The enterprise was conducted with truly puritanical method and rigour. Thousands of Irish were shipped as slaves to the West Indies, thousands of others were imprisoned in Connaught, under pain of death for whoever should cross its limits. All the land, carefully parcelled out, was divided by lot between the soldiers of Cromwell, upon agreement that they should consider themselves bound to expend their pay for three years on the improvement of it. But those fields, to yield up their value, had to be cultivated, and the English labourer declined to become a voluntary exile in order to cultivate them. Little by little the native peasantry came back to their old homes with the tenacity peculiar to their class, they founded families and reconstituted the Irish nation under the ten or twelve thousand landlords imposed over them by fraud and violence. Forty years after Cromwell’s death, these landlords had even forgotten how to speak the English language.
Restoration was not destined to heal any of those cruel wounds. Charles II. took little heed of Ireland, which he deemed too far off, and besides he thought it good policy not to disturb the new occupants in their possessions. He barely deemed it necessary to establish in Dublin a Court of Revision that sat only one year, examined no more than seven hundred cases out of a total of above three thousand that were submitted to it, and ordered the restitution of hardly a sixth part of the confiscated land.

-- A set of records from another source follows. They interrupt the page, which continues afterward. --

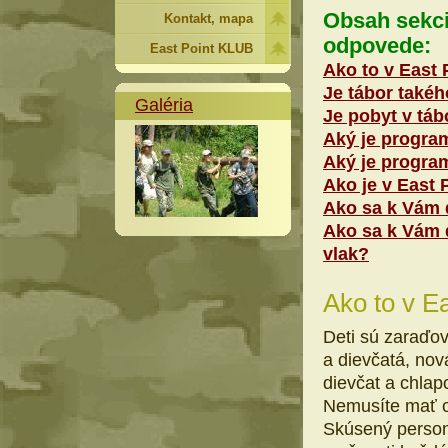
Obsah sekci
Kontakt, mapa
odpovede:
East Point KLUB
Ako to v East 
Je tábor také
Galéria
Je pobyt v táb
Aký je progra
Aký je progra
Ako je v East 
Ako sa k Vám
Ako sa k Vám 
vlak?
Ako to v E
Deti sú zaraď
a dievčatá, nov
dievčat a chlap
Nemusíte mať o
Skúsený person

After the Revolution of 1688, nevertheless, the Irish only embraced with more ardour the cause of James II. when he landed in Ireland with a handful of men. Even after his defeat at the Boyne, they so successfully resisted William of Orange that he was compelled in 1691 to grant to them, by the treaty of Limerick, the free exercise of their religion and the political privileges that could help them to preserve it. But, like so many other charters, that one was soon to be violated. All the Irish Jacobites were compelled to expatriate themselves (numbers of them took service in France; more than fifty thousand Irishmen died under the fleur-de-lis during the first half of the eighteenth century); four thousand others were evicted from one million of acres that William distributed among his followers. Soon to this already terrible repression were to be added all the rigours of the Penal Code, that code that proclaimed it a duty to spy, and a meritorious act to betray the Irishman at his hearth; that code of which Burke could say: “Never did the ingenious perversity of man put forth a machine more perfect, more thoughtfully elaborated, more calculated to oppress, to impoverish, to degrade a people, to lower in them human nature itself.”

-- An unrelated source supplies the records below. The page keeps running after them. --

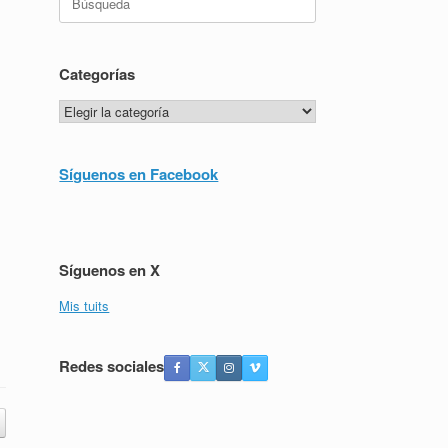
Categorías
Categorías
Síguenos en Facebook
Síguenos en X
Mis tuits
Redes sociales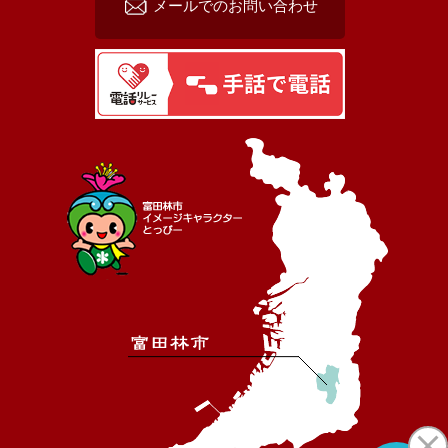
メールでのお問い合わせ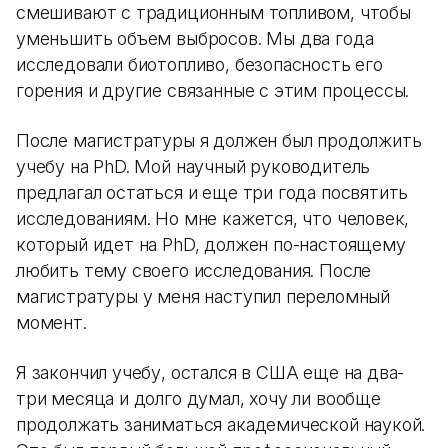
смешивают с традиционным топливом, чтобы
уменьшить объем выбросов. Мы два года
исследовали биотопливо, безопасность его
горения и другие связанные с этим процессы.
После магистратуры я должен был продолжить
учебу на PhD. Мой научный руководитель
предлагал остаться и еще три года посвятить
исследованиям. Но мне кажется, что человек,
который идет на PhD, должен по-настоящему
любить тему своего исследования. После
магистратуры у меня наступил переломный
момент.
Я закончил учебу, остался в США еще на два-
три месяца и долго думал, хочу ли вообще
продолжать заниматься академической наукой.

Under the network of that nameless despotism which attacked man in his dearest privileges, the rights of conscience, the sanctity of home,—under the weight of a legislation that in a manner forbade her the use of water and fire, that closed all careers before her, after having wrenched her last furrow from her keeping,—the Irish nation persisted in living and multiplying. Was it any wonder that in the depth of her collective soul she cherished dreams of revenge and justice?

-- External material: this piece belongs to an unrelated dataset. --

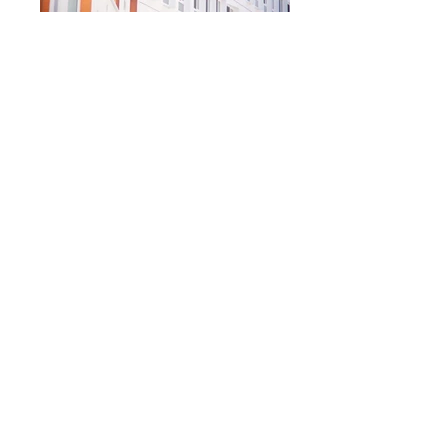
三輪農園が作る商品の販売店舗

The American Emancipation and the French Revolution appeared to her as the dawn of regeneration. Alas! once again the glorious effort of 1798,—the rebellion in arms, victory itself, were only to end in a complete wreck. As if Fate owed one more stroke of irony to this martyred nation, it was an Irish Parliament that by its own vote in 1800 abdicated the hardly recovered national independence. Pitt bought it wholesale for the price of 1,200,000 guineas.
It was not enough, however, to have taken from the Irishman his blood, his land, his religious faith, and his liberty: they must still prevent his prospering in commerce or industry. Political interest was here in accordance with avarice in giving this advice to the victor.
Charles II. began by forbidding Ireland to export meat, butter, and cheese to England. At that time of slow maritime intercourse, no idea could be entertained of sending them to any other market. The Irish had to fall back on wool, which they exported to France and Spain. That was sufficient to arouse the jealousy of their pitiless masters. The export of wool, be it as raw material or in woven stuffs, was forbidden the Irish on pain of confiscation and fines.